* Problem to solve: Print the listing in full, exactly as it stands.

* Provided records:
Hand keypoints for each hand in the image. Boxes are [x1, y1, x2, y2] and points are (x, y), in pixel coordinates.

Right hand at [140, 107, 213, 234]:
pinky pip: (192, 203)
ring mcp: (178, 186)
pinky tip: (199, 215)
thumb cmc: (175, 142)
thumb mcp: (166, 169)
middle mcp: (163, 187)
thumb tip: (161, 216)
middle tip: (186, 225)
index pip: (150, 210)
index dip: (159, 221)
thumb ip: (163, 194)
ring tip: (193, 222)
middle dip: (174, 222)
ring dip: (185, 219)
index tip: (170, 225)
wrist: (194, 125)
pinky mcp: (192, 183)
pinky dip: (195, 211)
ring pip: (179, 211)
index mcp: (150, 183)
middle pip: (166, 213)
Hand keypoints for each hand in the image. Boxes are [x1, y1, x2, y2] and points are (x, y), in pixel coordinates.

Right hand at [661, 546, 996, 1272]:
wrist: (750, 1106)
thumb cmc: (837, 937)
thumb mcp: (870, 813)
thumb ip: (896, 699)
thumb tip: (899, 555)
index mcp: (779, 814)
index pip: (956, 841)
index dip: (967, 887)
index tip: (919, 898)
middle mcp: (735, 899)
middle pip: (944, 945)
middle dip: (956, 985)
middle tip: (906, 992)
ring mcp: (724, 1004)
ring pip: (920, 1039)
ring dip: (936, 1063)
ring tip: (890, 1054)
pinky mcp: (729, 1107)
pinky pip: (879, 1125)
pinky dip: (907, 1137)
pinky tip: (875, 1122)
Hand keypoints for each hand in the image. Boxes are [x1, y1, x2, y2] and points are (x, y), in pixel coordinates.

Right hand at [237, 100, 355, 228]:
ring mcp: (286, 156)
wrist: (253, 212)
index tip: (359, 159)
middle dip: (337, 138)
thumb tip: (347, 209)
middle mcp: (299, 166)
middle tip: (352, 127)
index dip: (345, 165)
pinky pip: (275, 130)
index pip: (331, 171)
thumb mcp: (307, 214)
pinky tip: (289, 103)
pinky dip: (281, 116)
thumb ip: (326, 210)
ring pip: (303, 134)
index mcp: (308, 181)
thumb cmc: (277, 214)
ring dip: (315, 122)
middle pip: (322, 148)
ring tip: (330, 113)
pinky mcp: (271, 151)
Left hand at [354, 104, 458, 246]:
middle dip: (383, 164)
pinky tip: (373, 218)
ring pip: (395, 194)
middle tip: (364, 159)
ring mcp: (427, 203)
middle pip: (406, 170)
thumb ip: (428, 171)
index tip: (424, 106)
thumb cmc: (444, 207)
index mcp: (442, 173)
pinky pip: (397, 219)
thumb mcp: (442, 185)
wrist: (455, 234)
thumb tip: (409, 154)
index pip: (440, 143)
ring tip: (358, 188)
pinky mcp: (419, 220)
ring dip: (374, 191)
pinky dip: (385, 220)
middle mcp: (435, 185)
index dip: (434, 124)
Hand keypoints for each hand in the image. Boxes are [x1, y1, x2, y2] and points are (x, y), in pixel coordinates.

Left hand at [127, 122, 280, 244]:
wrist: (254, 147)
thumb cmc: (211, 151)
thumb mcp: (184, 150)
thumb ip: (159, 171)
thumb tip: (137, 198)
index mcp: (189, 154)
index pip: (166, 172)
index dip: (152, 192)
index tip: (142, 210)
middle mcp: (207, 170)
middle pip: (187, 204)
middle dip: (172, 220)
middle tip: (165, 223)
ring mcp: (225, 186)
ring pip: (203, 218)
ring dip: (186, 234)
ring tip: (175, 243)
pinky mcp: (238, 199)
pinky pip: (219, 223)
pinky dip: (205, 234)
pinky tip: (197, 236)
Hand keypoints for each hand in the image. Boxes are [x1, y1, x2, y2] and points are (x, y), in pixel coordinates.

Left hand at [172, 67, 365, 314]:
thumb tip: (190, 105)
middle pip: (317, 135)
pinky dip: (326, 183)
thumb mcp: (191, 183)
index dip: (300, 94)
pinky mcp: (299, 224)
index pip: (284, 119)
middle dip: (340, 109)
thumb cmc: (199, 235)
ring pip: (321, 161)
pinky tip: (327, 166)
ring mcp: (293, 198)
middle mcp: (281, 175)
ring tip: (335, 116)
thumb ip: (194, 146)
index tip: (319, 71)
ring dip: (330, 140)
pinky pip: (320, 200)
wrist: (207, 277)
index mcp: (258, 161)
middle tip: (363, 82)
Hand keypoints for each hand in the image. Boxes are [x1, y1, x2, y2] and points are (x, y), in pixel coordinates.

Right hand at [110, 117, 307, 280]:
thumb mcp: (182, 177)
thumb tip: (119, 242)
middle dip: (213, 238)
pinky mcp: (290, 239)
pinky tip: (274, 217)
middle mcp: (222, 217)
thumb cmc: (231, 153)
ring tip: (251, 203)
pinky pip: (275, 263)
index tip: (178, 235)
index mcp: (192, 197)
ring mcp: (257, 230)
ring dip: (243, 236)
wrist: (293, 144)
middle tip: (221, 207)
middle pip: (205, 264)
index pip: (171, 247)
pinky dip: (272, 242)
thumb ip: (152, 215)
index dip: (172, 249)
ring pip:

* Your solution:
Hand keypoints for each hand in the image. Boxes are [x1, y1, x2, y2] and points are (x, y), in pixel coordinates.

Right hand at [140, 107, 213, 234]:
pinky pip: (192, 203)
ring mcp: (178, 186)
pinky tip: (199, 215)
thumb cmc: (175, 142)
thumb mcp: (166, 169)
middle mcp: (163, 187)
thumb tip: (161, 216)
middle tip: (186, 225)
index pip: (150, 210)
index dip: (159, 221)
thumb ip: (163, 194)
ring tip: (193, 222)
middle dip: (174, 222)
ring dip: (185, 219)
index tip: (170, 225)
wrist: (194, 125)
pinky mcp: (192, 183)
pinky dip: (195, 211)
ring pip: (179, 211)
index mcp: (150, 183)
middle pip: (166, 213)
Hand keypoints for each hand in the image. Boxes are [x1, y1, x2, y2] and points are (x, y), in pixel coordinates.

Right hand at [661, 546, 996, 1272]:
wrist: (750, 1106)
thumb cmc: (837, 937)
thumb mcp: (870, 813)
thumb ip: (896, 699)
thumb tip: (899, 555)
index mcp: (779, 814)
index pip: (956, 841)
index dip: (967, 887)
index tip: (919, 898)
middle mcp: (735, 899)
middle pip: (944, 945)
middle dip: (956, 985)
middle tip: (906, 992)
ring mcp: (724, 1004)
ring pip: (920, 1039)
ring dip: (936, 1063)
ring tip: (890, 1054)
pinky mcp: (729, 1107)
pinky pip: (879, 1125)
pinky dip: (907, 1137)
pinky tip: (875, 1122)
Hand keypoints for each hand in the image. Boxes are [x1, y1, x2, y2] and points are (x, y), in pixel coordinates.

Right hand at [237, 100, 355, 228]:
ring mcp: (286, 156)
wrist: (253, 212)
index tip: (359, 159)
middle dip: (337, 138)
thumb tip: (347, 209)
middle mcp: (299, 166)
middle tip: (352, 127)
index dip: (345, 165)
pinky pip: (275, 130)
index pip: (331, 171)
thumb mcp: (307, 214)
pinky tip: (289, 103)
pinky dip: (281, 116)
thumb ip: (326, 210)
ring pip: (303, 134)
index mcp: (308, 181)
thumb cmc: (277, 214)
ring dip: (315, 122)
middle pip: (322, 148)
ring tip: (330, 113)
pinky mcp: (271, 151)
Left hand at [354, 104, 458, 246]:
middle dip: (383, 164)
pinky tip: (373, 218)
ring pip: (395, 194)
middle tip: (364, 159)
ring mcp: (427, 203)
middle pip: (406, 170)
thumb ip: (428, 171)
index tip: (424, 106)
thumb cmc: (444, 207)
index mcp: (442, 173)
pinky pip: (397, 219)
thumb mcp: (442, 185)
wrist: (455, 234)
thumb tip: (409, 154)
index pip: (440, 143)
ring tip: (358, 188)
pinky mcp: (419, 220)
ring dip: (374, 191)
pinky dip: (385, 220)
middle mcp: (435, 185)
index dip: (434, 124)
Hand keypoints for each hand in the image. Boxes are [x1, y1, x2, y2] and points are (x, y), in pixel coordinates.

Left hand at [127, 122, 280, 244]:
wrist: (254, 147)
thumb cmc: (211, 151)
thumb mcp: (184, 150)
thumb ip: (159, 171)
thumb tip: (137, 198)
index mcp: (189, 154)
index pip: (166, 172)
index dip: (152, 192)
index tip: (142, 210)
middle mcp: (207, 170)
middle pip: (187, 204)
middle dip: (172, 220)
middle tip: (165, 223)
ring mcp: (225, 186)
ring pip: (203, 218)
ring dip: (186, 234)
ring tip: (175, 243)
pinky mcp: (238, 199)
pinky pip: (219, 223)
pinky dip: (205, 234)
pinky tip: (197, 236)
Hand keypoints for each hand in the image. Boxes are [x1, y1, x2, y2] and points are (x, y), in pixel coordinates.

Left hand at [172, 67, 365, 314]:
thumb tip: (190, 105)
middle pip: (317, 135)
pinky dip: (326, 183)
thumb mcp: (191, 183)
index dip: (300, 94)
pinky mcp: (299, 224)
index pip: (284, 119)
middle dip: (340, 109)
thumb cmc: (199, 235)
ring pip: (321, 161)
pinky tip: (327, 166)
ring mcp: (293, 198)
middle mcp: (281, 175)
ring tip: (335, 116)
thumb ip: (194, 146)
index tip: (319, 71)
ring dip: (330, 140)
pinky pip: (320, 200)
wrist: (207, 277)
index mcp: (258, 161)
middle tip: (363, 82)
Hand keypoints for each hand in the image. Boxes are [x1, y1, x2, y2] and points are (x, y), in pixel coordinates.

Right hand at [110, 117, 307, 280]:
thumb mcp: (182, 177)
thumb tip: (119, 242)
middle dip: (213, 238)
pinky mcp: (290, 239)
pinky tip: (274, 217)
middle mcp: (222, 217)
thumb cmc: (231, 153)
ring tip: (251, 203)
pinky pip: (275, 263)
index tip: (178, 235)
index mcp: (192, 197)
ring mcp: (257, 230)
ring dip: (243, 236)
wrist: (293, 144)
middle tip: (221, 207)
middle pip: (205, 264)
index pip: (171, 247)
pinky dip: (272, 242)
thumb ip: (152, 215)
index dip: (172, 249)
ring pip:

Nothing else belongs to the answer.